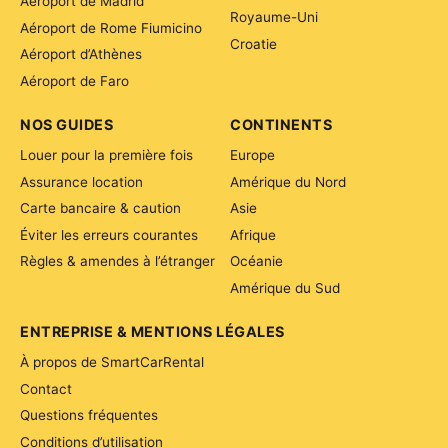
Aéroport de Madrid
Royaume-Uni
Aéroport de Rome Fiumicino
Croatie
Aéroport d’Athènes
Aéroport de Faro
NOS GUIDES
CONTINENTS
Louer pour la première fois
Europe
Assurance location
Amérique du Nord
Carte bancaire & caution
Asie
Éviter les erreurs courantes
Afrique
Règles & amendes à l’étranger
Océanie
Amérique du Sud
ENTREPRISE & MENTIONS LÉGALES
À propos de SmartCarRental
Contact
Questions fréquentes
Conditions d’utilisation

━━━━━━

» What you have to do
Please copy every line in the entries where "Aéroport" appears.

» Answer for this exercise
Aéroport de Madrid
Aéroport de Rome Fiumicino
Aéroport d’Athènes
Aéroport de Faro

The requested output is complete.